View attachment 244695
The simulation results are the following:
View attachment 244696
As we can see, there is quite some current going through the turned OFF transistor.

So, my questions are: Is this a problem related to the body diode (drain-source capacitance)? If it is so, is there a way to make such a circuit work, without current coupling through the transistor? Finally, is there some other topology/ device that may be used to completely decouple the load from ground?

Thanks in advance for all the help! :)
I think your seeing drain-to-source leakage current.
There will be some amount of leakage even if the gate voltage is 0v. Use a low leakage type mosfet.
 

Tonyr1084

Joined Sep 24, 2015
6,258
The problem I am seeing is that when using a MOSFET, there is a lot of current going through it at about 500KHz (the maximum frequency I need).
Your graph shows approximately 160 micro amps. That's 0.00016 amps. That's not a whole lot.

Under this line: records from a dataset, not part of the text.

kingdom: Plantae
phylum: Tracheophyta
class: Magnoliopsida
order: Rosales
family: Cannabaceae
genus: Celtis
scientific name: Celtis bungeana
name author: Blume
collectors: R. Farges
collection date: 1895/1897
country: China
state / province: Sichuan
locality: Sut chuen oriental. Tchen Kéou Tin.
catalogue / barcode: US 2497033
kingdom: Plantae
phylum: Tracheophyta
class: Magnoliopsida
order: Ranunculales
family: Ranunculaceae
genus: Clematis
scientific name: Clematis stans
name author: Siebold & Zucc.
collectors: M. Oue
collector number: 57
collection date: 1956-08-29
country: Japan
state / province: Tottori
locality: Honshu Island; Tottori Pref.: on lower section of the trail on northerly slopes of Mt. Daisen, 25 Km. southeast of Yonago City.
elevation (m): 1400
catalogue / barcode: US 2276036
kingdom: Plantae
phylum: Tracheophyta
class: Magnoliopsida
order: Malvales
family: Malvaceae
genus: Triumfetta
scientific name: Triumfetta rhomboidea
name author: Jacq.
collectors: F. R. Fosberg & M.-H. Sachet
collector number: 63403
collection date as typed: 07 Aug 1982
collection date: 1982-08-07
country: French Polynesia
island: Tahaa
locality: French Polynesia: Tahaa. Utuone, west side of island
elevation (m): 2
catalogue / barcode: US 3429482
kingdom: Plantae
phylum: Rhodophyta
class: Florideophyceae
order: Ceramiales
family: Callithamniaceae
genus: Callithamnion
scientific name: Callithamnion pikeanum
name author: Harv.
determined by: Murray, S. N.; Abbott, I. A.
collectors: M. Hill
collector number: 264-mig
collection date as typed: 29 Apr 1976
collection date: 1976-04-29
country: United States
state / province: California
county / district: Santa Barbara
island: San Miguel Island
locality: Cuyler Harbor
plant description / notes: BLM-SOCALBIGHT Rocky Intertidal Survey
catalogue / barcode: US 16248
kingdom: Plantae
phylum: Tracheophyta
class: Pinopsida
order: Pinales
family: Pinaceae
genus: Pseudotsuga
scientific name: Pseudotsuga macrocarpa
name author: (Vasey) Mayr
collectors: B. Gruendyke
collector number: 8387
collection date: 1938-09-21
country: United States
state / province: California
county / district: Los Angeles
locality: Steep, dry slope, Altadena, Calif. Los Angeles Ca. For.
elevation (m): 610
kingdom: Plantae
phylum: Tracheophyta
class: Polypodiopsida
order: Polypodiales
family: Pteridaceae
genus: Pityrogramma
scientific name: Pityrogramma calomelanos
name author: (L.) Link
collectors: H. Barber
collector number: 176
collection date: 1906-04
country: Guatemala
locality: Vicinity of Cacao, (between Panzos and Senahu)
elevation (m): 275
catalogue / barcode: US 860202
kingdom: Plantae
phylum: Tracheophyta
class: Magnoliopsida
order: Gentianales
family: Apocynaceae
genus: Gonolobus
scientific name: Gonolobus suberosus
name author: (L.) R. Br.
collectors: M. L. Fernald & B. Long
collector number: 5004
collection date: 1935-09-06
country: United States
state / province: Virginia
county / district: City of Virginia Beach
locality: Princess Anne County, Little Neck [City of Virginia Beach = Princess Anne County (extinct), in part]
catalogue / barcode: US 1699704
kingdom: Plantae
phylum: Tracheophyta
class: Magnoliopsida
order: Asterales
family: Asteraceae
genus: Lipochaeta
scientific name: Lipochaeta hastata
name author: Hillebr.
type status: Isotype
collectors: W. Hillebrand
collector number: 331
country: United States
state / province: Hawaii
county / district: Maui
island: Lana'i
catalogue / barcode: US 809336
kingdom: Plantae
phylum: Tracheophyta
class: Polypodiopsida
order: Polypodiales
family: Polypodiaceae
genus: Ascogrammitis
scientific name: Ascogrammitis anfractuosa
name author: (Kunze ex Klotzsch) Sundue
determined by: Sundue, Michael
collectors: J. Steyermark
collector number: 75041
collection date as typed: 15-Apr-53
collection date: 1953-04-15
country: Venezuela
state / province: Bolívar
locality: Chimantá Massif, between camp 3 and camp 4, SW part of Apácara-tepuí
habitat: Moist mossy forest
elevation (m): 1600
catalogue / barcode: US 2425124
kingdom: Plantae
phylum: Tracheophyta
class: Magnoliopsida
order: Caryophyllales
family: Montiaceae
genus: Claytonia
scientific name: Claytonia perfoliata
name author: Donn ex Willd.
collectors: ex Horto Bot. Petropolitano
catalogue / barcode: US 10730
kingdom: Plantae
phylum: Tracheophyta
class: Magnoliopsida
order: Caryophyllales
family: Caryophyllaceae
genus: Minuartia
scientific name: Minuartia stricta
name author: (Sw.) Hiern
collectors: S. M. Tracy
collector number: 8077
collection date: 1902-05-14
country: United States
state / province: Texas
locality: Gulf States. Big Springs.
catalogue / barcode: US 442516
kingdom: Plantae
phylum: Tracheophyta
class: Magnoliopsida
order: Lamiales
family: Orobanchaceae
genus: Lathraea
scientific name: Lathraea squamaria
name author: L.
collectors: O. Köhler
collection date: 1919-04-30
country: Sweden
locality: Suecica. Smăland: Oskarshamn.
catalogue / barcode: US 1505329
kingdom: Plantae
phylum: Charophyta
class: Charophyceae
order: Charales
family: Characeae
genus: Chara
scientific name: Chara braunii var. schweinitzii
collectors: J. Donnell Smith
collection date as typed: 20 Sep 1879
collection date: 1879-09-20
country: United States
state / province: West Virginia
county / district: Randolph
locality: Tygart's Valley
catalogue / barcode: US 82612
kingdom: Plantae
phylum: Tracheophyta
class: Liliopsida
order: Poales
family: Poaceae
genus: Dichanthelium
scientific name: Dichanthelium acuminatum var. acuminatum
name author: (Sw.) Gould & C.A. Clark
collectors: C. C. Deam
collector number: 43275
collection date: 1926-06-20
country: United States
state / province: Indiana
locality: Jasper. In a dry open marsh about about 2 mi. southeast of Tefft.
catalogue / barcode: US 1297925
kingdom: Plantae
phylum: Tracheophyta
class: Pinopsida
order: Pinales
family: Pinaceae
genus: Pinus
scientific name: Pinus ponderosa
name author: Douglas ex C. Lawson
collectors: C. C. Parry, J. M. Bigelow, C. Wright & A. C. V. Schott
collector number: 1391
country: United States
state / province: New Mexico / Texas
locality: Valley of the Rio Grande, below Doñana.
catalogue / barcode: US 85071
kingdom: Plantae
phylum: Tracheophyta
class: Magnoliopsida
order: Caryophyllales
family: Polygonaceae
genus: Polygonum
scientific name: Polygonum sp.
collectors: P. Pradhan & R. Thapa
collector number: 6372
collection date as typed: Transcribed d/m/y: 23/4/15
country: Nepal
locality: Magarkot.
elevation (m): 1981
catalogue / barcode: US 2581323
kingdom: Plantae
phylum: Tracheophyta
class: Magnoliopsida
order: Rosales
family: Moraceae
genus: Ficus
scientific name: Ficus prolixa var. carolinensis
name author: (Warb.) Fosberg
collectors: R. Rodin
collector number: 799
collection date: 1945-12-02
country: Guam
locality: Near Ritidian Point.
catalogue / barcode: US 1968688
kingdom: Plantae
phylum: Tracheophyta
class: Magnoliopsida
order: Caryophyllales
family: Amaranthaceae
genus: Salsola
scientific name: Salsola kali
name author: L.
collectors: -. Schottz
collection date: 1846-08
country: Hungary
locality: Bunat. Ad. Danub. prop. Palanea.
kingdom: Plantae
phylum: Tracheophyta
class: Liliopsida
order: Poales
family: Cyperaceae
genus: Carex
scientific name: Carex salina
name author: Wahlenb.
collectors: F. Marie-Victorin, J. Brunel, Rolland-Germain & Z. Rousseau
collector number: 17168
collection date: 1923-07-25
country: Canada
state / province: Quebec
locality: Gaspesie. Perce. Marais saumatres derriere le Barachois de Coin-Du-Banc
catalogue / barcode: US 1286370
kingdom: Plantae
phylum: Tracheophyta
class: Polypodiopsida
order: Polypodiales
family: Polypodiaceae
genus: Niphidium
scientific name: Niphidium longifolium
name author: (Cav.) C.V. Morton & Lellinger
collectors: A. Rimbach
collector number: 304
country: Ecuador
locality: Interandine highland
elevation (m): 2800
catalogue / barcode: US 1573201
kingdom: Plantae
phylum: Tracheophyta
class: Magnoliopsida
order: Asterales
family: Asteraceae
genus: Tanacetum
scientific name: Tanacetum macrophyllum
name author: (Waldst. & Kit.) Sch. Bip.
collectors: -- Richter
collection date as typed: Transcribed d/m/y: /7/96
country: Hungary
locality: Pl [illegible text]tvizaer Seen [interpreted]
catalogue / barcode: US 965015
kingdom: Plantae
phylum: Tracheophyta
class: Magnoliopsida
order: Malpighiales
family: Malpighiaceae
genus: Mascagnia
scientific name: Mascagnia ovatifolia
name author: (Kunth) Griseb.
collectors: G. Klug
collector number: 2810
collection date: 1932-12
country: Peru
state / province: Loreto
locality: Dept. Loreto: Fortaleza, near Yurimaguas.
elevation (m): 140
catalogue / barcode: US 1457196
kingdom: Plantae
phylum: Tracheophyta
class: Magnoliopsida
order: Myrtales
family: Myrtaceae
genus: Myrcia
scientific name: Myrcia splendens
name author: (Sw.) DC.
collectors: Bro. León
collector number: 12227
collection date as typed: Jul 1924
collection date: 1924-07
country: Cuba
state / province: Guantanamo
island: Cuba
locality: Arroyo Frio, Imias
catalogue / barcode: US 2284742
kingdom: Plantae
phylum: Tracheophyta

Now, to someone like me who's kind-a, sort-a familiar with LTSpice, what's the voltage on V1? Is it AC or DC? What's the wave form look like? And like Alec_t said: "Why are you switching the load supply voltage rather than the gate voltage?"

Also, sometimes the sim's don't get it right. Wondering if you're seeing something that might not be there in real life. Have you built such a circuit? We need more information on what you're trying to accomplish; so shed a little clarity on the desired outcome and likely someone here can answer your question(s).
 

LowQCab

Joined Nov 6, 2012
1,096
Do You want to turn on and off a signal,
or do you want to figure out how You can do it with the wrong parts ????
A MOSFET has the equivalent of 3-Capacitors built-in.

It seems that everyone is speculating about the reasons You may be having problems,
because You have not stated the Impedance of the Signal Source,
nor the Impedance of the destination Input,
nor the amount of Current/Voltage available for Switching,
nor the part-numbers of the Source and Destination ICs, or discreet-Parts.

This appears to be a very simple problem on the surface of things,
but You are keeping everyone in the dark.